_Goal of the exercise_. Copy the records that follow exactly as written, but not their pictures.

_Provided information_.
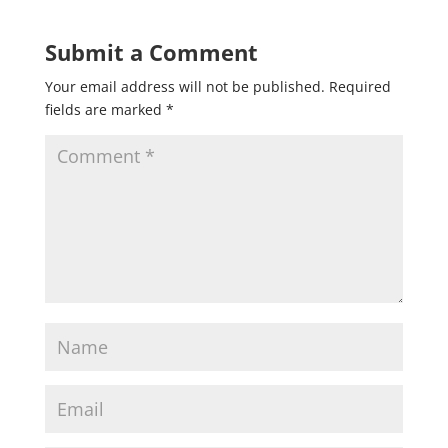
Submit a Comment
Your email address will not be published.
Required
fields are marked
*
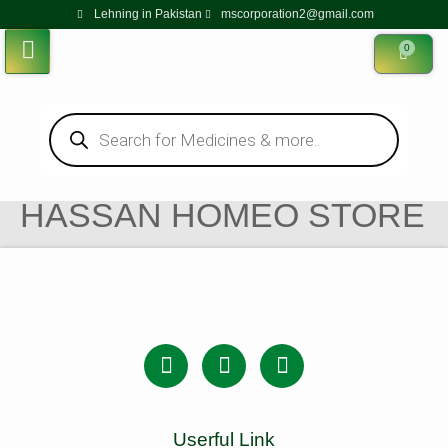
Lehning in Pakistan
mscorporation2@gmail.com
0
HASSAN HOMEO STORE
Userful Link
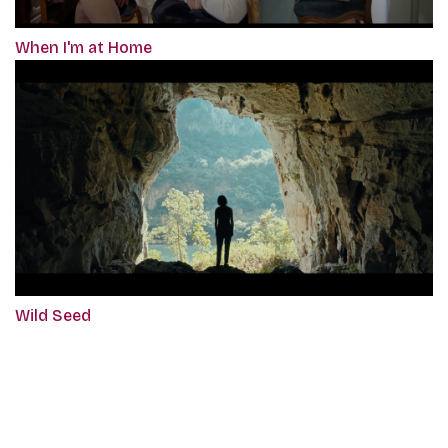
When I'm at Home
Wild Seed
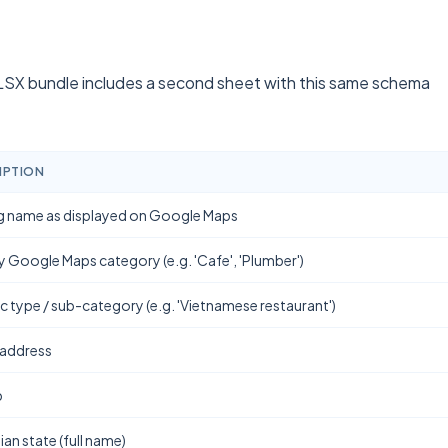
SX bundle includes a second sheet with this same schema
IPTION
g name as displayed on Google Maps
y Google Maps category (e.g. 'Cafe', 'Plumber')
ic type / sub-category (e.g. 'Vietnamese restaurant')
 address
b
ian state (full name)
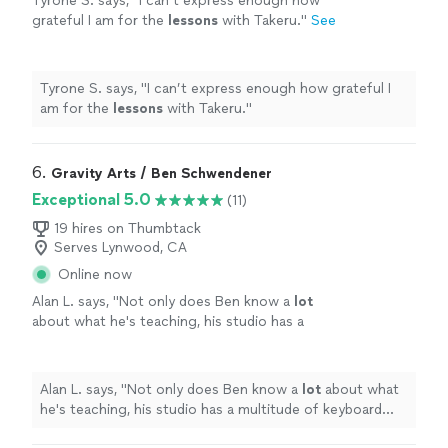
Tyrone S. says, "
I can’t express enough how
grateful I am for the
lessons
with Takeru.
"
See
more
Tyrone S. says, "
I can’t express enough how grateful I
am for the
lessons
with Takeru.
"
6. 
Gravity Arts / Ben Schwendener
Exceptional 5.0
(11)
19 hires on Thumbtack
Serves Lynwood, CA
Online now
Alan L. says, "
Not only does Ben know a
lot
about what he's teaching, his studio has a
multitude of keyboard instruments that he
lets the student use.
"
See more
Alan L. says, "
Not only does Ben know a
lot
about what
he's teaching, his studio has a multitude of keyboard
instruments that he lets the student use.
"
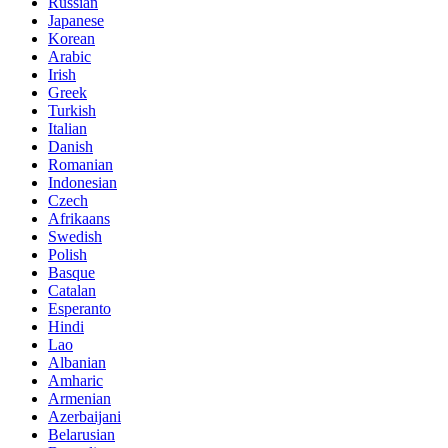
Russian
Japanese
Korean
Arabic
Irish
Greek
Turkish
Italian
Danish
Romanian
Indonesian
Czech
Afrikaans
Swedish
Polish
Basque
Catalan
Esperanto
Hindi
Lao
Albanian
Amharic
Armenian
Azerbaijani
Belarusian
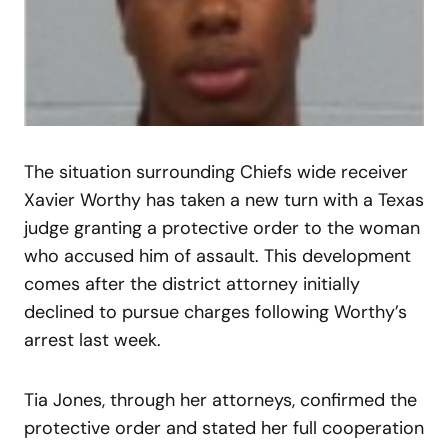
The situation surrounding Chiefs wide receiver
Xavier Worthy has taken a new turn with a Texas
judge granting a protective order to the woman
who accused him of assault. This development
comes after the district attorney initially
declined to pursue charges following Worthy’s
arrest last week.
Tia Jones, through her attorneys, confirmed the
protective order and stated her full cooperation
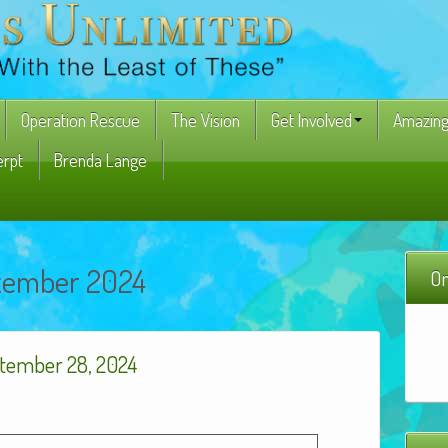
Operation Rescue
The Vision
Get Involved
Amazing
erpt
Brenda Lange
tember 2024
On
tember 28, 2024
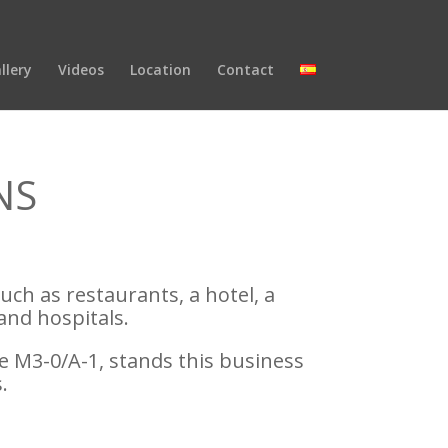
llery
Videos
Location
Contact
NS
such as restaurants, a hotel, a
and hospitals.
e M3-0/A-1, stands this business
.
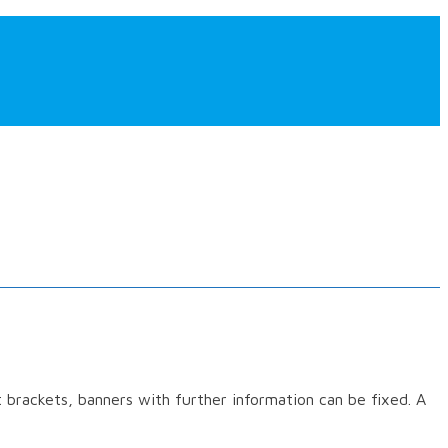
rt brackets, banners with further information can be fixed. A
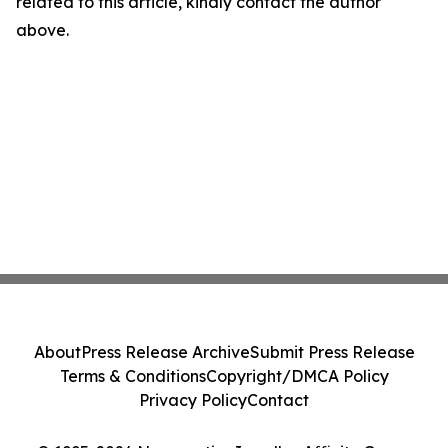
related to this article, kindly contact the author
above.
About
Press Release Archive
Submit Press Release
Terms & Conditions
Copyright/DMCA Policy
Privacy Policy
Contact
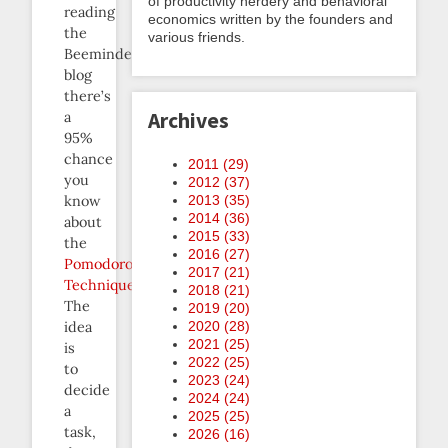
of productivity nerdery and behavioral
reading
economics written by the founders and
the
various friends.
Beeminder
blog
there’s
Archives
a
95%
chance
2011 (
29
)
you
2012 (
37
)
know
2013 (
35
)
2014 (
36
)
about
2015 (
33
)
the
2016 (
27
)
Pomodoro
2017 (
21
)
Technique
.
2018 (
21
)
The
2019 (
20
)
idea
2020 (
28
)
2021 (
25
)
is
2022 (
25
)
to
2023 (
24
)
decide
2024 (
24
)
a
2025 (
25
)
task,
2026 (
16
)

_The completed task_.
Submit a Comment
Your email address will not be published.
Required
fields are marked
*
Lehning in Pakistan
mscorporation2@gmail.com
0
HASSAN HOMEO STORE
Userful Link
When I'm at Home
Wild Seed
SX bundle includes a second sheet with this same schema
IPTION
g name as displayed on Google Maps
y Google Maps category (e.g. 'Cafe', 'Plumber')
ic type / sub-category (e.g. 'Vietnamese restaurant')
 address
b
ian state (full name)
Tyrone S. says, "
I can’t express enough how
grateful I am for the
lessons
with Takeru.
"
See
more
Tyrone S. says, "
I can’t express enough how grateful I
am for the
lessons
with Takeru.
"
6. 
Gravity Arts / Ben Schwendener
Exceptional 5.0
(11)
19 hires on Thumbtack
Serves Lynwood, CA
Online now
Alan L. says, "
Not only does Ben know a
lot
about what he's teaching, his studio has a
multitude of keyboard instruments that he
lets the student use.
"
See more
Alan L. says, "
Not only does Ben know a
lot
about what
he's teaching, his studio has a multitude of keyboard
instruments that he lets the student use.
"
Russian
Japanese
Korean
Arabic
Irish
Greek
Turkish
Italian
Danish
Romanian
Indonesian
Czech
Afrikaans
Swedish
Polish
Basque
Catalan
Esperanto
Hindi
Lao
Albanian
Amharic
Armenian
Azerbaijani
Belarusian
The situation surrounding Chiefs wide receiver
Xavier Worthy has taken a new turn with a Texas
judge granting a protective order to the woman
who accused him of assault. This development
comes after the district attorney initially
declined to pursue charges following Worthy’s
arrest last week.
Tia Jones, through her attorneys, confirmed the
protective order and stated her full cooperation
Operation Rescue
The Vision
Get Involved
Amazing
erpt
Brenda Lange
tember 2024
On
tember 28, 2024
llery
Videos
Location
Contact
NS
such as restaurants, a hotel, a
and hospitals.
e M3-0/A-1, stands this business
.
rt brackets, banners with further information can be fixed. A
related to this article, kindly contact the author
above.
About
Press Release Archive
Submit Press Release
Terms & Conditions
Copyright/DMCA Policy
Privacy Policy
Contact
of productivity nerdery and behavioral
reading
economics written by the founders and
the
various friends.
Beeminder
blog
there’s
Archives
a
95%
chance
2011 (
29
)
you
2012 (
37
)
know
2013 (
35
)
2014 (
36
)
about
2015 (
33
)
the
2016 (
27
)
Pomodoro
2017 (
21
)
Technique
.
2018 (
21
)
The
2019 (
20
)
idea
2020 (
28
)
2021 (
25
)
is
2022 (
25
)
to
2023 (
24
)
decide
2024 (
24
)
a
2025 (
25
)
task,
2026 (
16
)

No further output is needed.